Beacons were supposed to be the savior of brick-and-mortar stores in their battle against eCommerce websites. It has been two years since the iBeacon framework was announced, and by now, we also have other competing proximity marketing technologies such as Eddystone and Wi-Fi Aware.
Retailers are not the only ones who can use beacons to sell more. Beacons can be used in museums, public transit, and even in restaurants. Despite the fact that beacons have got a lot of media attention in the last two years, many retailers are still weary of adopting them due to concern over feasibility and cost-benefit analysis.
In this blog post, we will talk how retailers can have a successful beacon marketing program.
1. Stop spamming your consumers
Beacons are a great way to interact with your customers and send them offers.

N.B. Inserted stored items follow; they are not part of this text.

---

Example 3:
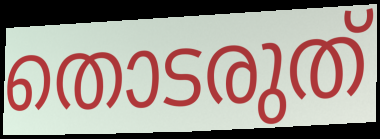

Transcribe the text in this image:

തൊടരുത്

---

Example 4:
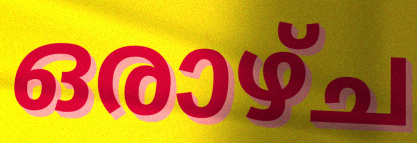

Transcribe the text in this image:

ഒരാഴ്ച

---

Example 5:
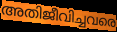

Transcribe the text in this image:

അതിജീവിച്ചവരെ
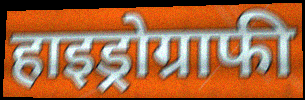
हाइड्रोग्राफी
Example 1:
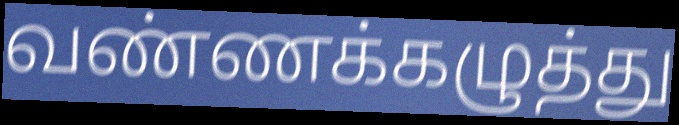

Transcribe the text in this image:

வண்ணக்கழுத்து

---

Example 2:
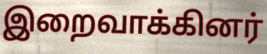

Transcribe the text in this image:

இறைவாக்கினர்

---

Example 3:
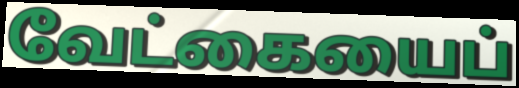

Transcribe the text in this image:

வேட்கையைப்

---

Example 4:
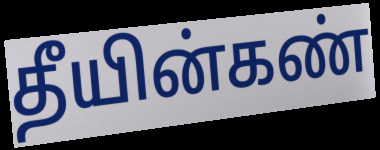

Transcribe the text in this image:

தீயின்கண்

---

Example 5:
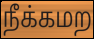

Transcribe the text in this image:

நீக்கமற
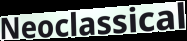
Neoclassical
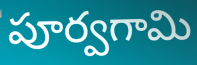
పూర్వగామి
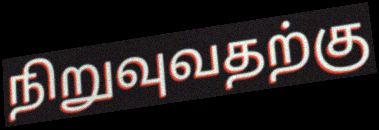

But this doesn’t mean that you should spam them with special offers (that are not so special) every time they are within the range of your store or walking around the store. An overload of messages can cause the customer to uninstall the app, undoing the very foundation of your proximity marketing campaign. Messages based on contextually relevant information and the user’s previous buying experience will result in a much better conversion rate as compared to a mass approach.
2. Focus on the user experience
When retailers are creating the accompanying mobile app for the customers, they need to ensure that the app cannot just be a “hollow” app capable of pushing only “Special Offer” messages, but also capable of providing a seamless user experience. The app should be able to provide product details, store locations, and feedback forms.
3. Know your hardware
There are many beacon manufacturers in the market today and companies need to do their research before deciding on one. Battery consumption rates, beacon range, temperature changes, exposure to rain and snow are some of the challenges that retailers need to be ready for when installing beacons.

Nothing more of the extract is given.